Nous avons interrogé 1 500 Bretons, dont 500 habitants en zones de rejet intermédiaire (ZRI). Si le confinement a pu révéler des inégalités entre les familles, particulièrement vis-à-vis de « l’école à la maison », il a aussi montré que la notion de « fracture numérique » est caricaturale et idéologique. Personne n’est véritablement « in » ou « out » vis-à-vis du numérique. Résumer le décrochage des élèves de milieu populaire au manque d’équipement numérique, c’est faire fi des autres problématiques (économique, sociale, culturelle, etc.) qui touchent ces populations et qui expliquent en grande partie leur éloignement de l’institution scolaire. Ce qu’a mis en avant de manière plus surprenante la crise, ce sont les fragilités numériques de l’ensemble de la population permettant d’ouvrir encore plus la question de l’inclusion comme le double mouvement des personnes vers la norme et du corps social vers la prise en compte des phénomènes de stigmatisation, redéfinissant la norme.
De la médiation numérique
Cédric O, le secrétaire d’État au numérique, a repris la formule du « plan Marshall pour la médiation numérique » au numérique en communs (NEC) le 17 novembre 2020 en ajoutant qu’« il ne s’agit pas de savoir poster sur un réseau social ou déposer une annonce en ligne mais de comprendre le monde d’aujourd’hui ». Dans son discours, il développait sans ambiguïté une vision de l’inclusion numérique dépassant les aspects technologiques pour prendre en compte les usages et les apports des sciences humaines et sociales. Ce n’est pas tâche facile car on a, d’un côté, l’injonction à la dématérialisation totale en 2022, et de l’autre, une médiation numérique essentiellement culturelle puisque 36 % des espaces publics numériques sont dans des bibliothèques contre 8 % dans les centres sociaux8. Historiquement, la médiation numérique est présente dès l’arrivée de la micro-informatique des années 1980 dans les clubs informatiques et les 4IN (pour institut d’initiation à l’informatique individuelle).

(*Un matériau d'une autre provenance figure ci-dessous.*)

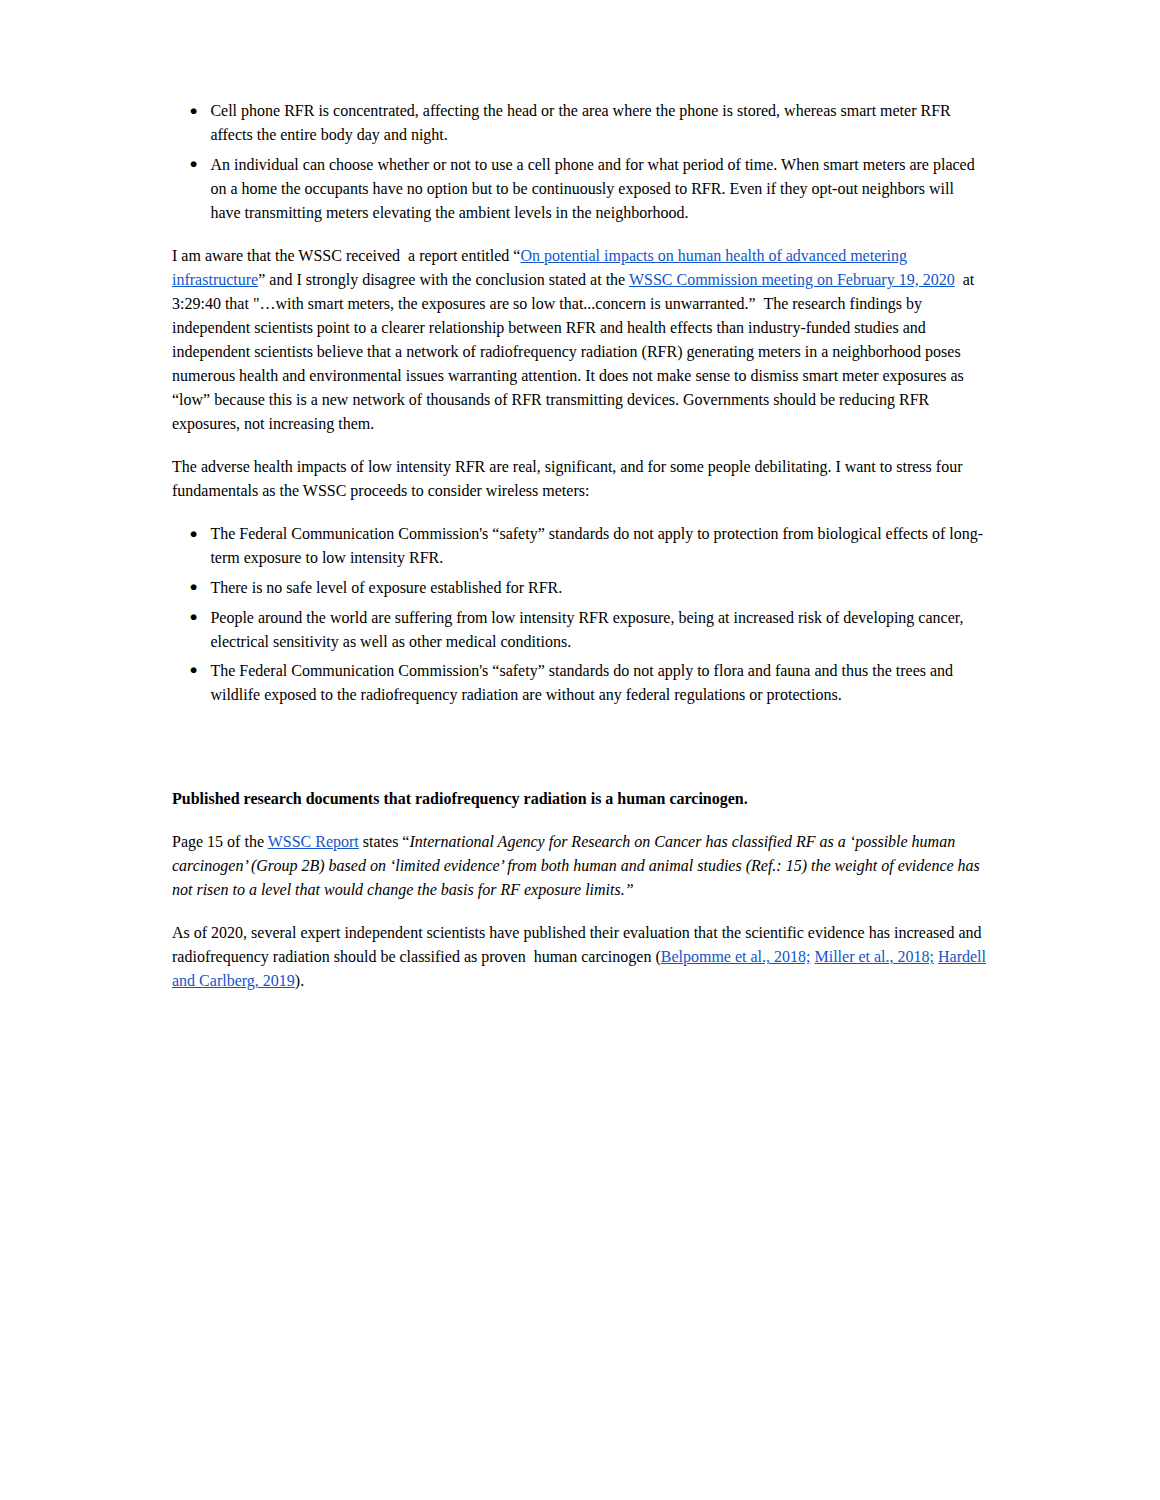Cell phone RFR is concentrated, affecting the head or the area where the phone is stored, whereas smart meter RFR affects the entire body day and night.
An individual can choose whether or not to use a cell phone and for what period of time. When smart meters are placed on a home the occupants have no option but to be continuously exposed to RFR. Even if they opt-out neighbors will have transmitting meters elevating the ambient levels in the neighborhood.
I am aware that the WSSC received a report entitled “On potential impacts on human health of advanced metering infrastructure” and I strongly disagree with the conclusion stated at the WSSC Commission meeting on February 19, 2020 at 3:29:40 that "…with smart meters, the exposures are so low that...concern is unwarranted.” The research findings by independent scientists point to a clearer relationship between RFR and health effects than industry-funded studies and independent scientists believe that a network of radiofrequency radiation (RFR) generating meters in a neighborhood poses numerous health and environmental issues warranting attention. It does not make sense to dismiss smart meter exposures as “low” because this is a new network of thousands of RFR transmitting devices. Governments should be reducing RFR exposures, not increasing them.
The adverse health impacts of low intensity RFR are real, significant, and for some people debilitating. I want to stress four fundamentals as the WSSC proceeds to consider wireless meters:
The Federal Communication Commission's “safety” standards do not apply to protection from biological effects of long-term exposure to low intensity RFR.
There is no safe level of exposure established for RFR.
People around the world are suffering from low intensity RFR exposure, being at increased risk of developing cancer, electrical sensitivity as well as other medical conditions.
The Federal Communication Commission's “safety” standards do not apply to flora and fauna and thus the trees and wildlife exposed to the radiofrequency radiation are without any federal regulations or protections.
Published research documents that radiofrequency radiation is a human carcinogen.
Page 15 of the WSSC Report states “International Agency for Research on Cancer has classified RF as a ‘possible human carcinogen’ (Group 2B) based on ‘limited evidence’ from both human and animal studies (Ref.: 15) the weight of evidence has not risen to a level that would change the basis for RF exposure limits.”
As of 2020, several expert independent scientists have published their evaluation that the scientific evidence has increased and radiofrequency radiation should be classified as proven human carcinogen (Belpomme et al., 2018; Miller et al., 2018; Hardell and Carlberg, 2019).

Dès 1987, Pierre Lévy, technophile s’il en fut, utilise déjà la notion : « Avec la médiation numérique, le primat de l’interaction sensori-motrice fait place à celui du sensori-symbolique, voire à la pure abstraction » 9, en la confondant avec la notion de médiatisation. En 1990, Monique Linard nous alertait déjà sur une tension entre « médiation humaine » et « médiatisation technologique » en écrivant : « Il y a un prix à payer pour rendre les technologies éducatives efficaces : le même que celui qui est nécessaire pour rendre efficace n’importe quelle autre formation : on ne peut plus continuer d’espérer que les technologies feront apprendre et formeront toutes seules. » 10 C’est en 2011 que Philippe Cazeneuve sur son site savoirenactes.info11 proposait cette première définition largement partagée à l’époque : « La médiation numérique consiste à accompagner des publics variés vers l’autonomie, dans les usages quotidiens des technologies, services et médias numériques. »
La médiation numérique est, à la fois, une activité et un champ professionnel. Elle est pratiquée par trois catégories de personnes. Les bénévoles qui étaient là dès l’origine en particulier, dans les clubs informatiques des années 1970-1980. Ils ont été très important dans le développement des structures, très souvent associatives, qui ont porté la médiation numérique historique ancrée dans l’éducation populaire. Ils sont rejoints aujourd’hui par les « aidants », des professionnels exerçant occasionnellement la médiation numérique dans le cadre de leurs fonctions : bibliothécaires, médiateurs culturels, animateurs jeunesse, conseillers en insertion, travailleurs sociaux, éducateurs, enseignants, assistants de vie auprès de personnes âgées et/ou handicapées, etc. Et enfin « des professionnels spécialement affectés à cette mission : animateurs multimédia dans des lieux d’accès publics à Internet ou espaces publics numériques, intervenants vacataires d’ateliers d’initiation, formateurs intervenants auprès de publics en insertion sociale ou professionnelle […] » 12.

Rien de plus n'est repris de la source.